Accordingly, the two criteria serve to balance each other out. Nevertheless, it would appear that the second criterion is preponderant, especially where there is no continuity of representation from the period before insolvency because of the withdrawal of the party’s original counsel.


Hence, by applying this two-step test (slightly tilted more towards guaranteeing the absence of conflicts of interest between the new representative and the respondent state), the ICSID tribunal resolved that the nominee of the former directors of the Bank had no authority to represent the company. It held that the insolvency administrator was the appropriate representative of the claimant, but allowed the former directors to represent the Bank with respect to the ancillary claim regarding whether it was appropriate to place the bank in liquidation. Thus, the tribunal gave access to the case file to both the insolvency administrator and the former directors.

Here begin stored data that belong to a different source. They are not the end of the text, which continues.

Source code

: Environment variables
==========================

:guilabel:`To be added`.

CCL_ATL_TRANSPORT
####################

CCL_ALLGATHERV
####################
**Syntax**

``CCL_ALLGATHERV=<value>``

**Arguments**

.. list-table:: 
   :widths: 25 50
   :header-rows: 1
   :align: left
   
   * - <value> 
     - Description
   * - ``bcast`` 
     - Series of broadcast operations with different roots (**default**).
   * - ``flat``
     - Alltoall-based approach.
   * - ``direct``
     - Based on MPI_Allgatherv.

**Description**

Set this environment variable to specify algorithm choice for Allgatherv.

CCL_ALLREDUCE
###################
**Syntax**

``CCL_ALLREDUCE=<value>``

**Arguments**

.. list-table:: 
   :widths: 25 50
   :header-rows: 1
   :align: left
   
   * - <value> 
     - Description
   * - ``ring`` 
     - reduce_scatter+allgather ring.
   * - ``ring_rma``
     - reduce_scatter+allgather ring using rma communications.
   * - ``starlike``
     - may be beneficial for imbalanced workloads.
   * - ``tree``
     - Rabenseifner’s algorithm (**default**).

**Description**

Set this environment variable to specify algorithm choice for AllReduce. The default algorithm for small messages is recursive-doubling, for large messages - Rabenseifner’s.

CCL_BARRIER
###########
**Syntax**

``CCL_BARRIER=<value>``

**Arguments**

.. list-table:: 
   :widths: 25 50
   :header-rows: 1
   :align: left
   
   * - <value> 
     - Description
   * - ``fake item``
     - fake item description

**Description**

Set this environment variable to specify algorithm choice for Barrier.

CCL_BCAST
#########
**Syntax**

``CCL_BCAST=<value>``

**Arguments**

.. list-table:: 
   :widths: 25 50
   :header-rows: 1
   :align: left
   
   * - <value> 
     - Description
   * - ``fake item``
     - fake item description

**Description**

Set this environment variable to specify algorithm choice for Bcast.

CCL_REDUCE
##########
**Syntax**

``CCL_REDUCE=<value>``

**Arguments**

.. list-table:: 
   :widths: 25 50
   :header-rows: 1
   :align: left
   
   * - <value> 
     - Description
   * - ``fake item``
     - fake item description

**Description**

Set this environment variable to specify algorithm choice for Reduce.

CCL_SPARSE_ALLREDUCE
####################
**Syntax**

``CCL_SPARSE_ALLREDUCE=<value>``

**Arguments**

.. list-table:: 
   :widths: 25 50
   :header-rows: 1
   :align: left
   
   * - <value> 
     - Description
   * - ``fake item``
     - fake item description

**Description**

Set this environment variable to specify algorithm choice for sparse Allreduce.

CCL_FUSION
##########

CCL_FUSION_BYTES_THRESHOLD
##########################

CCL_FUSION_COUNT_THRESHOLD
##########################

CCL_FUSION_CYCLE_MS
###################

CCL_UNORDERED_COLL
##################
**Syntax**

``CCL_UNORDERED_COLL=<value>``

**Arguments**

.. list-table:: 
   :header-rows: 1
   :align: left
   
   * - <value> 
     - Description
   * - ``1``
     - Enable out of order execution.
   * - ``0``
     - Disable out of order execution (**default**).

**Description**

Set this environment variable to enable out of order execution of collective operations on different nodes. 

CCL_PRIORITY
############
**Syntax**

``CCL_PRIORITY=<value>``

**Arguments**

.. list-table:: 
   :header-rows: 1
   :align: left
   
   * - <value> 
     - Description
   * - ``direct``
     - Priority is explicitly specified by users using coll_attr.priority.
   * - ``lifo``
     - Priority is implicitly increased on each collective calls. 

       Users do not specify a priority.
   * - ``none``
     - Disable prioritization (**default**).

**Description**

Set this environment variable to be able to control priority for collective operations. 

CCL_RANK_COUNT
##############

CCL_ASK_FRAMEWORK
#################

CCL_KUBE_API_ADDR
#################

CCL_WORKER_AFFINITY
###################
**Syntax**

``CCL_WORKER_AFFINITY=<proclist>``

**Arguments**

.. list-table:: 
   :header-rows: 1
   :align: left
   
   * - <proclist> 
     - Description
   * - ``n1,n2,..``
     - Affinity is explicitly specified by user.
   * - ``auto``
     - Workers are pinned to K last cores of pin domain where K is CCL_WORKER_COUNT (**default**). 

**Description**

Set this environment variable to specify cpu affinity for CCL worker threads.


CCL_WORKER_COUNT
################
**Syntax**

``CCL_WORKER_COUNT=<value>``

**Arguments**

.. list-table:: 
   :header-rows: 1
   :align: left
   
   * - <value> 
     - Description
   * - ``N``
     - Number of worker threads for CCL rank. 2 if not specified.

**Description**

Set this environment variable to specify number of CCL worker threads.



A Possible Role for the UNCITRAL Model Laws on Insolvency

Admitting that there is no rule of international law on representation of corporations, some transnational legal instruments can nevertheless provide guidance on the issue of party representation in the case of insolvency, including the 1997 UNCITRAL Model Law on Cross-Border Insolvency and the 2018 UNCITRAL Model Law on Recognition and Enforcement of Insolvency-Related Judgments. To the extent that these instruments enshrine internationally recognized standards and provide effective mechanisms for dealing with the issue of party representation of an insolvent company, arbitral tribunals may apply them as soft law.


Specifically, the 1997 UNCITRAL Model Law on Cross-Border Insolvency provides the representatives of foreign insolvency proceedings and creditors with a direct right of access to the court seized with parallel proceedings to seek its assistance. Furthermore, it accords recognition for orders issued by foreign courts commencing insolvency proceedings and appointing the insolvency administrator, thus quickly solving the problem of party representation of an insolvent company.


This Model Law also grants the insolvency administrator the necessary relief for the orderly and fair conduct of simultaneous proceedings, including a temporary “breathing space” in order to have time to take the appropriate measures for the liquidation of the assets of the debtor. Finally, the UNCITRAL Model Law also authorizes the courts hearing concurrent proceedings and the foreign representatives of the insolvent company to cooperate and have a direct channel of communication in order to foster decisions that would best serve each parallel ongoing proceeding.


The UNCITRAL Model Laws provide States with a uniform template to deal with certain specific issues. Hence, they are meant to apply to the domestic courts of the enacting States. However, the same principles and procedures may be applied mutatis mutandis by tribunals in international arbitration given the transnational character of the procedural issues arbitral tribunals are often called to deal with.


Conclusion

Because the supervening insolvency of claimants in investment arbitrations is a recurring problem, the two-step test adopted by the ICSID tribunal in AS PNB Banka has great utility for future cases. Other arbitral tribunals tackling the issue of party representation may apply this two-step test by first looking into the representatives’ authority in compliance with the domestic law of the country of incorporation of the company-claimant and then scanning for any conflicts of interest between the party’s insolvency representative and the counterparty in the arbitral proceedings. Further guidance may be provided by the UNCITRAL Model Laws on insolvency.


As a final question, is there a way to insulate an investment arbitral claim from having the company locally incorporated in the host-state subsequently put into liquidation with the intrinsic risk of a liquidator influenced by the respondent state? Probably yes: by filing the investment arbitration on behalf of the foreign shareholders only, without including the local company among the claimants.